And, even though there are hundreds of thousands of people here throughout the year - the town itself has a population approaching one and a half million and even out of season (busiest months are Dec-Feb) most of the big hotels remain nearly full it rarely seems oppressively crowded.
Certainly there's always space to lie somewhere along the beach, partly because of its sheer size, partly because of the number of rival attractions from hotel pools to parasailing and "romantic" cruises. Hawkers , too, are everywhere - there's no need to go shopping in Acapulco, simply lie on the beach and a string of goods will be paraded in front of you.
Though there's little to show for it now beyond the star-shaped Fuerte de San Diego and a few rusty freighters tied up along the quayside, Acapulco was from the sixteenth century one of Mexico's most important ports, the destination of the famous Nao de China , which brought silks and spices from Manila and returned laden with payment in Mexican silver. Most of the goods were lugged overland to Veracruz and from there shipped onwards to Spain.

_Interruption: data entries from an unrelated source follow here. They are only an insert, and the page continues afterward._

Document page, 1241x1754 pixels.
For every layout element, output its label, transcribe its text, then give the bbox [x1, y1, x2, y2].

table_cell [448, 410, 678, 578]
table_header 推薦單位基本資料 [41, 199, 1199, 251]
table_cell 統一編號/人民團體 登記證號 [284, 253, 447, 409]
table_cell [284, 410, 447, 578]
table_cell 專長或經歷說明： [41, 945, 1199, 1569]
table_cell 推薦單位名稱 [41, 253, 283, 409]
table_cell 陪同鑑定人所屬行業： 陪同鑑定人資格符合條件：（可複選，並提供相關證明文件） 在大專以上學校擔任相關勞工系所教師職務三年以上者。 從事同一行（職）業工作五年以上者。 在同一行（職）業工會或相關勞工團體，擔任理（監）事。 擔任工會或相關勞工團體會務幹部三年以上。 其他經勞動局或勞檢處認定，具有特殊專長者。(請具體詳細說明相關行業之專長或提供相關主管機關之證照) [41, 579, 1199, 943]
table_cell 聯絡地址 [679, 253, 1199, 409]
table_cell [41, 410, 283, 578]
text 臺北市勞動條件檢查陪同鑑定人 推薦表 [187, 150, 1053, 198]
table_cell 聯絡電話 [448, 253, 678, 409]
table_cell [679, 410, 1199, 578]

Mexican Independence, Spain's decline and the direct route around southern Africa combined to kill the trade off, but for nearly three hundred years the shipping route between Acapulco and the Far East was among the most prized and preyed upon in the world, attracting at some time or other (if you believe all the stories) every pirate worth the name. In one such raid, in 1743, Lord Anson (the "Father of the British Navy") picked up silver worth as much as £400,000 sterling from a single galleon and altogether, with the captured ship and the rest of its cargo and crew, collected booty worth over a million even then.